▶ _Ausgewählter Auszug_
Wehrdienst am PC
Von Dirk Bongardt
IT-Kompetenzen spielen bei Verteidigung und Sicherheit schon lange eine herausgehobene Rolle. Terrestrische und Satelliten-Übertragungssysteme stellen die Kommunikation zwischen Truppenteilen und der Einsatzführung sicher. Hubschrauber und Fregatten gleichermaßen finden ihre Bestimmungsorte mithilfe komplexer Computer- und Elektroniksysteme. Wird die kritische Infrastruktur Deutschlands angegriffen, dann mit großer Wahrscheinlichkeit mittels Cyberattacken. IT-Spezialisten, ob als Soldaten oder als zivile Angestellte, sind hier unverzichtbar.
IT-Experten beim Bund
Seit 2017 ist der Cyber- und Informationsraum (CIR) ein eigenständiger militärischer Organisationsbereich der Bundeswehr. Dem Kommando sind die strategische Aufklärung, die Informationstechnik der Bundeswehr und das Zentrum für Geoinformationswesen der Bundeswehr zugeordnet. Rund 14.000 Soldaten sind für diesen Organisationsbereich tätig, etwa 10 % davon sind Frauen.
So wie das Heer für das Land, die Luftwaffe für den Luftraum und die Marine für die See sind die Mitarbeiter des CIR für den Cyberrraum zuständig. Anders als die vorgenannten ist der CIR allerdings zwar ein militärischer Organisationsbereich, aber keine eigenständige Teilstreitkraft. Die Mitarbeiter sollen in erster Linie sicherstellen, dass die IT der Bundeswehr im Inland und auch im Einsatz läuft und geschützt ist. Außerdem arbeiten sie daran, dass Cyberfähigkeiten gestärkt und weiterentwickelt werden.

▶ _Gespeicherte Daten_

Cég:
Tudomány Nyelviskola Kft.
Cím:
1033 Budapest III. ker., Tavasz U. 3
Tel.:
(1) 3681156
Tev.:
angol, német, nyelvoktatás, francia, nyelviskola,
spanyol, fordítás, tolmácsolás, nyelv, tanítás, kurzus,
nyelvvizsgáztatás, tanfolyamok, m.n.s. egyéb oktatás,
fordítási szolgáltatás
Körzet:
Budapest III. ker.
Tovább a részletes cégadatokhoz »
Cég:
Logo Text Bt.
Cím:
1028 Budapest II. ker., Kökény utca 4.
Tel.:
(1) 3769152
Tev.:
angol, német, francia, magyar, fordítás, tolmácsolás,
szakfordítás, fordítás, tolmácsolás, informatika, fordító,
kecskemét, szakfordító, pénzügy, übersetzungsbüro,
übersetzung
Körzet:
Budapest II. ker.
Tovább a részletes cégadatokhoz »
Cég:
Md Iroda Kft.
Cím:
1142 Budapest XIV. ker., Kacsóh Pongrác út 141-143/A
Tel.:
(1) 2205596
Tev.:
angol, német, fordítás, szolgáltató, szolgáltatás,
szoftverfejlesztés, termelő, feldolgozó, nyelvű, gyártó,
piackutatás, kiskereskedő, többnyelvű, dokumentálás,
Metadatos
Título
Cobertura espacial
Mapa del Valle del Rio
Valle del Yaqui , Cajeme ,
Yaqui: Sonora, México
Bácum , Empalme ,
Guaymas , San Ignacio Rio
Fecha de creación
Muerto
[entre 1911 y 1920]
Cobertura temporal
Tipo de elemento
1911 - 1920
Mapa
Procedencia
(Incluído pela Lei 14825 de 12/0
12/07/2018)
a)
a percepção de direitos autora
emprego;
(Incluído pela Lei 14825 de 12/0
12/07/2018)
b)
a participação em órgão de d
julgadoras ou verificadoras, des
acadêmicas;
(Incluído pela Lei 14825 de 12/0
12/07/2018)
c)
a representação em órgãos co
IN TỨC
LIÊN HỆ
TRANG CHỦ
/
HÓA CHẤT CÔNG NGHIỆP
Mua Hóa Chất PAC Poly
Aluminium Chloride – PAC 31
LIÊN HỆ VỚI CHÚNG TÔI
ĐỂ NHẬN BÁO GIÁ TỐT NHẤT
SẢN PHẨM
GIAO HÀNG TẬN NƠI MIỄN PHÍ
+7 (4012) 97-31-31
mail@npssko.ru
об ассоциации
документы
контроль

▶ _Ihre Aufgabe_
Geben Sie aus dem Artikel über IT-Fachleute bei der Bundeswehr den Abschnitt von „So wie das Heer“ bis einschließlich „und weiterentwickelt werden.“ wortgetreu aus.

▶ _Antwort zur Aufgabe_
So wie das Heer für das Land, die Luftwaffe für den Luftraum und die Marine für die See sind die Mitarbeiter des CIR für den Cyberrraum zuständig. Anders als die vorgenannten ist der CIR allerdings zwar ein militärischer Organisationsbereich, aber keine eigenständige Teilstreitkraft. Die Mitarbeiter sollen in erster Linie sicherstellen, dass die IT der Bundeswehr im Inland und auch im Einsatz läuft und geschützt ist. Außerdem arbeiten sie daran, dass Cyberfähigkeiten gestärkt und weiterentwickelt werden.